Sixty-first General Assembly

LLS NO. R97@0747.01 JGG

STATE OF COLORADO




BY REPRESENTATIVES McPherson, Adkins, George, Kaufman, Pfiffner, and T. Williams;

also SENATORS Lacy, B. Alexander, Ament, Coffman, Congrove, and Schroeder.

JUDICIARY

HOUSE JOINT RESOLUTION 97-1027


WHEREAS, The federal "Personal Responsibility and Work Opportunity Reconciliation Act of 1996", Public Law 104­193, herein referred to as the "Act", was passed by the United States House of Representatives on July 18, 1996, and the United States Senate on July 23, 1996, and signed into law by President Clinton on August 22, 1996; and

WHEREAS, Article III of such Act addresses the several states' obligation to provide child support enforcement services and mandates that the states adopt certain procedures for the location of an obligor and the establishment, modification, and enforcement of a child support obligation against such obligor; and

WHEREAS, The members of the Sixty­first General Assembly recognize the importance of assuring financial support for minor and dependent children; however, the General Assembly finds that those procedures specified in the Act include such far­reaching measures as the following:

(1) The necessity to implement the "Uniform Interstate Family Support Act", as approved by the American Bar Association and as amended by the National Conference of Commissioners on Uniform State Laws, which uniform act allows for the direct registration of foreign support orders and the activation of income­withholding procedures across state lines without any prior verification, certification, or other authentication that the child support order or the income­withholding form is accurate or valid and without a requirement that notice of such withholding be provided to the alleged obligor by any specified means or method, such as by first­class mail or personal service, to assure that the individual receives proper notice prior to the income­withholding;

(2) Liens to arise by operation of law against real and personal property for amounts of overdue support that are owed by a noncustodial parent who resides or owns property in the state, without the ability to determine if a lien exists on certain property;

(3) The obligation of the state to accord full faith and credit to such liens arising by operation of law in any other state, which results in inadequate notice and the inability of purchasers to have knowledge or notice of such liens;

(4) A duty placed upon employers to report all newly hired employees, whether or not the employee has a child support obligation, to a state directory of new hires within a restricted period of time after the employer hires the employee;

(5) The requirement that social security numbers be recorded when a person applies for a professional license, a commercial driver's license, an occupational license, or a marriage license, when a person is subject to a divorce decree, a support order, or a paternity determination or acknowledgment, or when an individual dies, whether or not the person has an obligation to pay child support;

(6) A requirement that the child support enforcement agency enter into agreements with financial institutions doing business in the state in order to develop, operate, and coordinate an unprecedented and invasive data match system for the sharing of account holder information with the child support enforcement agency in order to facilitate the potential matching of delinquent obligors and bank account holders;

(7) Procedures by which the state child support enforcement agency may subpoena financial or other information needed to establish, modify, or enforce a support order and to impose penalties for failure to respond to such a subpoena and procedures by which to access information contained in certain records, including the records of public utilities and cable television companies pursuant to an administrative subpoena; and

(8) Procedures interfering with the states' right to determine when a jury trial is to be authorized; and

WHEREAS, The Act mandates numerous, unnecessary requirements upon the several states that epitomize the continuing trend of intrusion by government into people's personal lives; and

WHEREAS, The Act offends the notion of notice and opportunity to be heard guaranteed to the people by the Due Process Clauses of the 5th and 14th Amendments to the Constitution of the United States; and

WHEREAS, The Act offends the 10th Amendment to the Constitution of the United States, which provides that "The powers not delegated to the United States by the Constitution, nor prohibited by it to the States, are reserved to the States respectively, or to the people."; and

WHEREAS, The United States Supreme Court has ruled in New York v.

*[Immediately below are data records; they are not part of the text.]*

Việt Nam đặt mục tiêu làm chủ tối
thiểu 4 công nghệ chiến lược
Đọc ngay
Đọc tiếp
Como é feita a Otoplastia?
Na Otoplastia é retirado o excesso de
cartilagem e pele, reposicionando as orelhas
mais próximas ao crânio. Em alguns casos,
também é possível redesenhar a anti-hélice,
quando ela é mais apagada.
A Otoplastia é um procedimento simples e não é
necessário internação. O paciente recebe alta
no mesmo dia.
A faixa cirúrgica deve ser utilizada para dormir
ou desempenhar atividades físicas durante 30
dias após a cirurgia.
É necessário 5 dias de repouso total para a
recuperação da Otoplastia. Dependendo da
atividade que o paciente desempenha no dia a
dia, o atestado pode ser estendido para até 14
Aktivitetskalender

United States, 112 S. Ct. 2408 (1992), that Congress may not simply commandeer the legislative and regulatory processes of the states; and

WHEREAS, The Act imposes upon the several states further insufficiently funded mandates in relation to the costly development of procedures by which to implement the requirements set forth in the Act in order to preserve the receipt of federal funds under Title IV­D of the "Social Security Act", as amended, and other provisions of the Act; now, therefore,

Be It Resolved by the House of Representatives of the Sixty­first General Assembly of the State of Colorado, the Senate concurring herein:

That we, the members of the Sixty­first General Assembly, urge the Congress of the United States to amend or repeal those specific provisions of the federal "Personal Responsibility and Work Opportunity Reconciliation Act of 1996" set forth in this Resolution that place undue burden and expense upon the several states, that violate provisions of the Constitution of the United States, that impose insufficiently funded mandates upon the states in the establishment, modification, and enforcement of child support obligations, or that unjustifiably intrude into the personal lives of the law­abiding citizens of the United States of America.

Be It Further Resolved, That copies of this Resolution be sent to the President of the United States, the Speaker of the United States House of Representatives, the President of the United States Senate, the Speaker of the House and the President of the Senate of each state legislature, and Colorado's Congressional delegation.